The self-propelled crane contains a car chassis 1, on which a support frame 2 and a turntable 3, front 4 and rear 5 supports are located. The crane has hydraulic equipment, including an unregulated pump 6, driven by the internal combustion engine 7 of the chassis through the transmission 8 and the power take-off mechanism 9, and the electrical equipment of the crane.

An additional crane drive system according to the first design option (Fig. 2) includes an asynchronous three-phase electric motor 10 with a squirrel-cage rotor connected to an external AC mains, an adjustable hydraulic pump 11 rigidly connected through a clutch 12 to the shaft of an electric motor 10 interacting with an electromagnetic contactor 13. The variable hydraulic pump 11 has an electrically controlled valve 14, which receives a pulse-width modulated signal from the controller 15, to the inputs of which the foot pedal 16, the fixed speed button 17 and the control panel 18 are connected, which is connected to the input of the electromagnetic contactor 13.

An additional crane drive system according to the second design option (Fig. 3) includes an asynchronous three-phase electric motor 19 with a squirrel-cage rotor, an unregulated hydraulic pump 20, rigidly connected through a clutch 21 to the shaft of an electric motor 19 connected to an external AC mains through an electromagnetic contactor 22 and a frequency converter 23, receiving signals from the foot pedal 24, the fixed speed button 25 and the control panel 26 connected to the input of the electromagnetic contactor 22.

An additional crane drive system according to the third design option (Fig. 4) includes an asynchronous three-phase electric motor 26, made with a phase rotor, the stator circuit of which is connected to the external AC mains through the first electromagnetic contactor 27. The unregulated hydraulic pump 28 is rigidly connected through the coupling 29 to the shaft electric motor 26. The rotor circuit of the electric motor 26 is connected through current-limiting resistors 30 to the thyristor unit 31, to the second electromagnetic contactor 32 and to the control panel 33, receiving signals from the foot pedal 34 from the fixed speed button 35, and the control panel 36 connected to the first electromagnetic contactor 27. The outputs of the control panel 33 are connected to the second electromagnetic contactor 32 and to the thyristor unit 31.

An additional crane drive system according to the fourth design option (Fig. 5) includes a multi-speed asynchronous three-phase electric motor 37 with a squirrel-cage rotor, a constant load torque on the shaft and a pole-switched winding.
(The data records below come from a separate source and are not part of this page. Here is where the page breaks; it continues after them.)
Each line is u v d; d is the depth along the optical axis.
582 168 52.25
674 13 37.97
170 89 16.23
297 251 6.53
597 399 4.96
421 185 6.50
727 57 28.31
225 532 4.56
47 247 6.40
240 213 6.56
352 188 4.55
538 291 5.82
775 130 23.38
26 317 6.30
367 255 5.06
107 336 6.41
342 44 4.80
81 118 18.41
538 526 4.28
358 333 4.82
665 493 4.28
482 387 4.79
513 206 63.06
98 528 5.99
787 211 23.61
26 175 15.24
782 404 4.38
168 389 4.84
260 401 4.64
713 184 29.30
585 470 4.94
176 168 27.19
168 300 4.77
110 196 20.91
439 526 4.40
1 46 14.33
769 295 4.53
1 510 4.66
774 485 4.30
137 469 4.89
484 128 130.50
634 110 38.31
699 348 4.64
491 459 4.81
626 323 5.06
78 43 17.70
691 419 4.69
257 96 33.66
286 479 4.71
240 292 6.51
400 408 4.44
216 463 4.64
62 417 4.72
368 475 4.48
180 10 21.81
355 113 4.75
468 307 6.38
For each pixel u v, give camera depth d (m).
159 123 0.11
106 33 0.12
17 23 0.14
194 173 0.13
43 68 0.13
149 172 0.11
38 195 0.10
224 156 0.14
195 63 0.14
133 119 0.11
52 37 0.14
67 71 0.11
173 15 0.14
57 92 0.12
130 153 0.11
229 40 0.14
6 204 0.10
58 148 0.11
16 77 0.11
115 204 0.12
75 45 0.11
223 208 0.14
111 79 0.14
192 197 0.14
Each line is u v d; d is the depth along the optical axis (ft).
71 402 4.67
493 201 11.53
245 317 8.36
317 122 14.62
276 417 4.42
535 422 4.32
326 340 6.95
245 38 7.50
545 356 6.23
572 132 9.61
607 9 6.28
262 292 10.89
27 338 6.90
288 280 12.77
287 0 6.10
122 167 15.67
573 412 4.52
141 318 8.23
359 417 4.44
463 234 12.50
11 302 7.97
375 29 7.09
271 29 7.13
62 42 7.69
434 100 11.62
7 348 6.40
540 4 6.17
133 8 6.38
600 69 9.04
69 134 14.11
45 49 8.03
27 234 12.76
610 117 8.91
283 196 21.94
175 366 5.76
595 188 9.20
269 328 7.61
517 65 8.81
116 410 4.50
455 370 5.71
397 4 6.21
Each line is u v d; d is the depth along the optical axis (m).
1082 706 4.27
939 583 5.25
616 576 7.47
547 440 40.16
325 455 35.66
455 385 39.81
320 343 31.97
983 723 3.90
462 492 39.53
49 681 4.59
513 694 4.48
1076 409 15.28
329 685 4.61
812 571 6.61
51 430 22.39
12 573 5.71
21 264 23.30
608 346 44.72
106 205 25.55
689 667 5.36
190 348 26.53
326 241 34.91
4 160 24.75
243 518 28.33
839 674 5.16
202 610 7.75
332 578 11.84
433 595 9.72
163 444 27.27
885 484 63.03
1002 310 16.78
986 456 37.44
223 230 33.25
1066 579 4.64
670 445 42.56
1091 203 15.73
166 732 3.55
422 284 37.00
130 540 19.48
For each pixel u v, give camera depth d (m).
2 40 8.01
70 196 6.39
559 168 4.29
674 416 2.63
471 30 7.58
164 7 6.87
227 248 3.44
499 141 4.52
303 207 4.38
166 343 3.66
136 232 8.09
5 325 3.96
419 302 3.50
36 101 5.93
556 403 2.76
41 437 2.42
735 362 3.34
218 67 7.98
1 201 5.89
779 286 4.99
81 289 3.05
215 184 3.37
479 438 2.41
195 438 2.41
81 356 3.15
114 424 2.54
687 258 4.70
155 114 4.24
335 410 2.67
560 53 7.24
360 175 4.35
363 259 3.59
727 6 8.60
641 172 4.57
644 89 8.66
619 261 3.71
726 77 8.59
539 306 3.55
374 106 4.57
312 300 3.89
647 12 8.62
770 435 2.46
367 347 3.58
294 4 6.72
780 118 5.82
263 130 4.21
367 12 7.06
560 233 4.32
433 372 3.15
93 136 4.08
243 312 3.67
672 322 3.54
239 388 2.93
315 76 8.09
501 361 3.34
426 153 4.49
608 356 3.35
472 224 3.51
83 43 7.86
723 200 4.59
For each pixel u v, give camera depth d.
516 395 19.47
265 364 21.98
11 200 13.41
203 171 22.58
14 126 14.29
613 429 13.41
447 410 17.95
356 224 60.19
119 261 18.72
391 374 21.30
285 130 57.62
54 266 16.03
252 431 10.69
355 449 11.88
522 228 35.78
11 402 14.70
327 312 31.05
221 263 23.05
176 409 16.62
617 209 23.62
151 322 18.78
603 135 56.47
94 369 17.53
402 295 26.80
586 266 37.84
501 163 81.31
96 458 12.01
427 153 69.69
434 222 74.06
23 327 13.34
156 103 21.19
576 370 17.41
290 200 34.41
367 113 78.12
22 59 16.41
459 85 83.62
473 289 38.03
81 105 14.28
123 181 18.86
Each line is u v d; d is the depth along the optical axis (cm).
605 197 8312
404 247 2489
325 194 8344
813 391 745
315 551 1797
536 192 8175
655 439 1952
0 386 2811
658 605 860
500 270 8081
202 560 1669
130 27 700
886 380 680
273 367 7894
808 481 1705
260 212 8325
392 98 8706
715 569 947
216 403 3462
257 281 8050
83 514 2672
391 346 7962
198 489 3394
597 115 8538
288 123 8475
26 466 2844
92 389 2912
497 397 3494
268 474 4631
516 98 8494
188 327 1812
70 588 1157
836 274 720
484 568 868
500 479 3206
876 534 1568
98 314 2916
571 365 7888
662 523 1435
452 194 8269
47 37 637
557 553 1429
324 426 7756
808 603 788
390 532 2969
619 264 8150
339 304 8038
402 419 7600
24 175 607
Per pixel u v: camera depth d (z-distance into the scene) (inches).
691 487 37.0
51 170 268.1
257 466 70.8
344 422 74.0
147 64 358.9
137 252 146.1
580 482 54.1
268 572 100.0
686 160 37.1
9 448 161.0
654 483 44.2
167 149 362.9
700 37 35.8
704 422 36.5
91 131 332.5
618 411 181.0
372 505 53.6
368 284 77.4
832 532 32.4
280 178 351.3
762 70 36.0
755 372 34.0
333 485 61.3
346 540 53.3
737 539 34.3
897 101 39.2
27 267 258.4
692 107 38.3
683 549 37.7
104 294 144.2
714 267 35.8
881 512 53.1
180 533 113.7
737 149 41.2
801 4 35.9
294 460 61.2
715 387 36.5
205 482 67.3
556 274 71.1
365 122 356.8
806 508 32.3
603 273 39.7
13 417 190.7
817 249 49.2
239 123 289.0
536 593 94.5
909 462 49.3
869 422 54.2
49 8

The first pole of the winding is connected to the external AC mains through the first electromagnetic contactor 38, coupled by mutual mechanical interlocking 39 with the second electromagnetic contactor 40, which is connected to the second pole of the winding of the electric motor 37. The fixed hydraulic pump 41 is rigidly connected through the clutch 42 to the shaft of the electric motor 37. Outputs of the control panel 43 are connected to the first electromagnetic contactor 38 and to the second electromagnetic contactor 40, as well as to the third electromagnetic contactor 44 through the open contact of the second electromagnetic contactor 40. The third electromagnetic contactor 44 is connected to the first pole of the electric motor 37.

The drive of the unregulated pump 6 of the hydraulic equipment of the crane when operating from the internal combustion engine 7 of the chassis is carried out in all four versions of the proposed device as follows. The internal combustion engine 7 of the chassis through the transmission 8 and the power take-off mechanism 9 drives the unregulated pump 6 into rotation. The change in the volume of the working fluid supply to the hydraulic drives of the actuators (in order to change the speed of working operations) is carried out by changing the speed of the chassis engine.

If it is necessary to switch the mobile crane to the operating mode from the electric motor, the internal combustion engine is stopped, a three-phase asynchronous electric motor is connected to the external power grid, and it is set in motion.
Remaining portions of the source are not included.